> [JOB]
All of the data below should be printed again word for word, pictures excluded.

Start of ENTRIES SHOWN

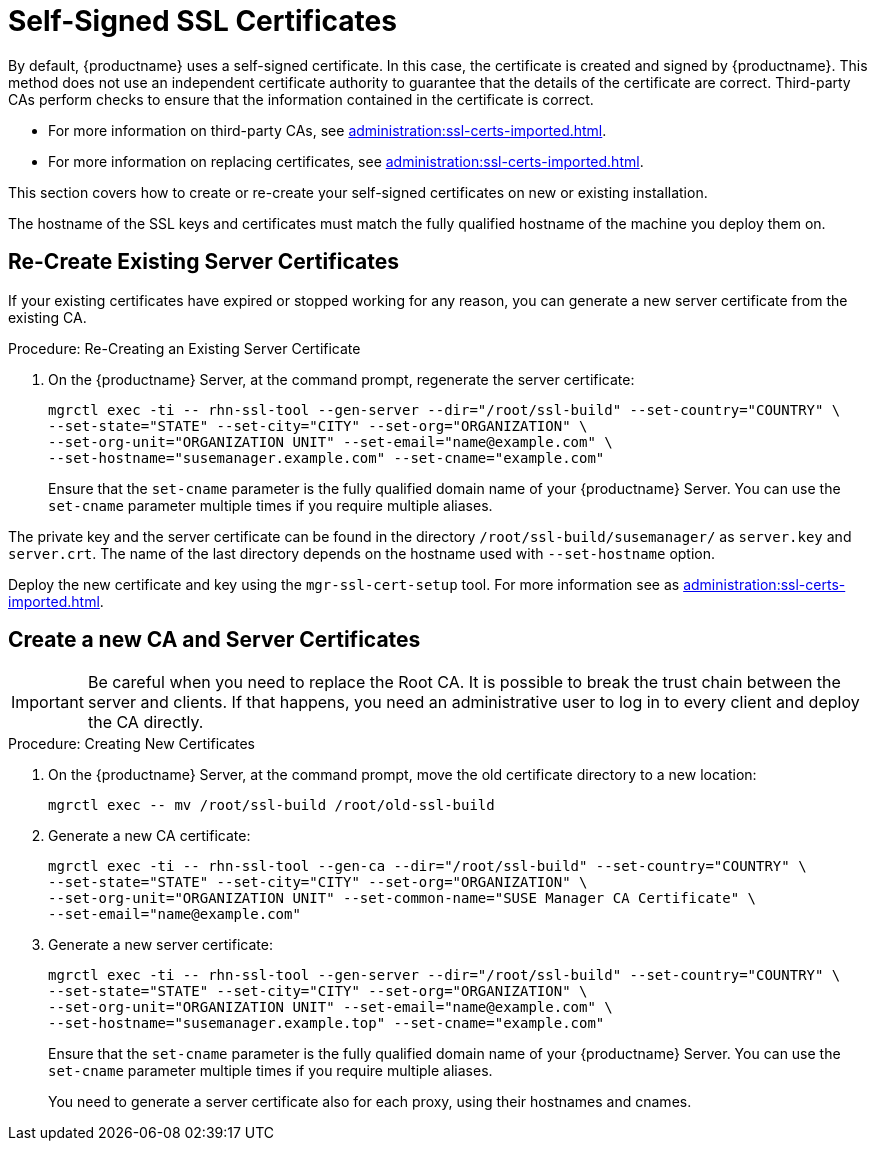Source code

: [[ssl-certs-selfsigned]]
= Self-Signed SSL Certificates

By default, {productname} uses a self-signed certificate.
In this case, the certificate is created and signed by {productname}.
This method does not use an independent certificate authority to guarantee that the details of the certificate are correct.
Third-party CAs perform checks to ensure that the information contained in the certificate is correct.

* For more information on third-party CAs, see xref:administration:ssl-certs-imported.adoc[].
* For more information on replacing certificates, see xref:administration:ssl-certs-imported.adoc#ssl-certs-import-replace[].

This section covers how to create or re-create your self-signed certificates on new or existing installation.

The hostname of the SSL keys and certificates must match the fully qualified hostname of the machine you deploy them on.


== Re-Create Existing Server Certificates

If your existing certificates have expired or stopped working for any reason, you can generate a new server certificate from the existing CA.

.Procedure: Re-Creating an Existing Server Certificate

. On the {productname} Server, at the command prompt, regenerate the server certificate:
+
----
mgrctl exec -ti -- rhn-ssl-tool --gen-server --dir="/root/ssl-build" --set-country="COUNTRY" \
--set-state="STATE" --set-city="CITY" --set-org="ORGANIZATION" \
--set-org-unit="ORGANIZATION UNIT" --set-email="name@example.com" \
--set-hostname="susemanager.example.com" --set-cname="example.com"
----
Ensure that the [systemitem]``set-cname`` parameter is the fully qualified domain name of your {productname} Server.
You can use the [systemitem]``set-cname`` parameter multiple times if you require multiple aliases.

The private key and the server certificate can be found in the directory `/root/ssl-build/susemanager/` as `server.key` and `server.crt`.
The name of the last directory depends on the hostname used with `--set-hostname` option.

Deploy the new certificate and key using the [command]``mgr-ssl-cert-setup`` tool.
For more information see as xref:administration:ssl-certs-imported.adoc#ssl-certs-import-replace[].


[[ssl-certs-selfsigned-create-replace]]
== Create a new CA and Server Certificates

[IMPORTANT]
====
Be careful when you need to replace the Root CA.
It is possible to break the trust chain between the server and clients.
If that happens, you need an administrative user to log in to every client and deploy the CA directly.
====


.Procedure: Creating New Certificates

. On the {productname} Server, at the command prompt, move the old certificate directory to a new location:
+
----
mgrctl exec -- mv /root/ssl-build /root/old-ssl-build
----
. Generate a new CA certificate:
+
----
mgrctl exec -ti -- rhn-ssl-tool --gen-ca --dir="/root/ssl-build" --set-country="COUNTRY" \
--set-state="STATE" --set-city="CITY" --set-org="ORGANIZATION" \
--set-org-unit="ORGANIZATION UNIT" --set-common-name="SUSE Manager CA Certificate" \
--set-email="name@example.com"
----
. Generate a new server certificate:
+
----
mgrctl exec -ti -- rhn-ssl-tool --gen-server --dir="/root/ssl-build" --set-country="COUNTRY" \
--set-state="STATE" --set-city="CITY" --set-org="ORGANIZATION" \
--set-org-unit="ORGANIZATION UNIT" --set-email="name@example.com" \
--set-hostname="susemanager.example.top" --set-cname="example.com"
----
Ensure that the [systemitem]``set-cname`` parameter is the fully qualified domain name of your {productname} Server.
You can use the [systemitem]``set-cname`` parameter multiple times if you require multiple aliases.
+
You need to generate a server certificate also for each proxy, using their hostnames and cnames.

End of ENTRIES SHOWN

> [SOLUTION TO THIS TASK]
Source code

: [[ssl-certs-selfsigned]]
= Self-Signed SSL Certificates

By default, {productname} uses a self-signed certificate.
In this case, the certificate is created and signed by {productname}.
This method does not use an independent certificate authority to guarantee that the details of the certificate are correct.
Third-party CAs perform checks to ensure that the information contained in the certificate is correct.

* For more information on third-party CAs, see xref:administration:ssl-certs-imported.adoc[].
* For more information on replacing certificates, see xref:administration:ssl-certs-imported.adoc#ssl-certs-import-replace[].

This section covers how to create or re-create your self-signed certificates on new or existing installation.

The hostname of the SSL keys and certificates must match the fully qualified hostname of the machine you deploy them on.


== Re-Create Existing Server Certificates

If your existing certificates have expired or stopped working for any reason, you can generate a new server certificate from the existing CA.

.Procedure: Re-Creating an Existing Server Certificate

. On the {productname} Server, at the command prompt, regenerate the server certificate:
+
----
mgrctl exec -ti -- rhn-ssl-tool --gen-server --dir="/root/ssl-build" --set-country="COUNTRY" \
--set-state="STATE" --set-city="CITY" --set-org="ORGANIZATION" \
--set-org-unit="ORGANIZATION UNIT" --set-email="name@example.com" \
--set-hostname="susemanager.example.com" --set-cname="example.com"
----
Ensure that the [systemitem]``set-cname`` parameter is the fully qualified domain name of your {productname} Server.
You can use the [systemitem]``set-cname`` parameter multiple times if you require multiple aliases.

The private key and the server certificate can be found in the directory `/root/ssl-build/susemanager/` as `server.key` and `server.crt`.
The name of the last directory depends on the hostname used with `--set-hostname` option.

Deploy the new certificate and key using the [command]``mgr-ssl-cert-setup`` tool.
For more information see as xref:administration:ssl-certs-imported.adoc#ssl-certs-import-replace[].


[[ssl-certs-selfsigned-create-replace]]
== Create a new CA and Server Certificates

[IMPORTANT]
====
Be careful when you need to replace the Root CA.
It is possible to break the trust chain between the server and clients.
If that happens, you need an administrative user to log in to every client and deploy the CA directly.
====


.Procedure: Creating New Certificates

. On the {productname} Server, at the command prompt, move the old certificate directory to a new location:
+
----
mgrctl exec -- mv /root/ssl-build /root/old-ssl-build
----
. Generate a new CA certificate:
+
----
mgrctl exec -ti -- rhn-ssl-tool --gen-ca --dir="/root/ssl-build" --set-country="COUNTRY" \
--set-state="STATE" --set-city="CITY" --set-org="ORGANIZATION" \
--set-org-unit="ORGANIZATION UNIT" --set-common-name="SUSE Manager CA Certificate" \
--set-email="name@example.com"
----
. Generate a new server certificate:
+
----
mgrctl exec -ti -- rhn-ssl-tool --gen-server --dir="/root/ssl-build" --set-country="COUNTRY" \
--set-state="STATE" --set-city="CITY" --set-org="ORGANIZATION" \
--set-org-unit="ORGANIZATION UNIT" --set-email="name@example.com" \
--set-hostname="susemanager.example.top" --set-cname="example.com"
----
Ensure that the [systemitem]``set-cname`` parameter is the fully qualified domain name of your {productname} Server.
You can use the [systemitem]``set-cname`` parameter multiple times if you require multiple aliases.
+
You need to generate a server certificate also for each proxy, using their hostnames and cnames.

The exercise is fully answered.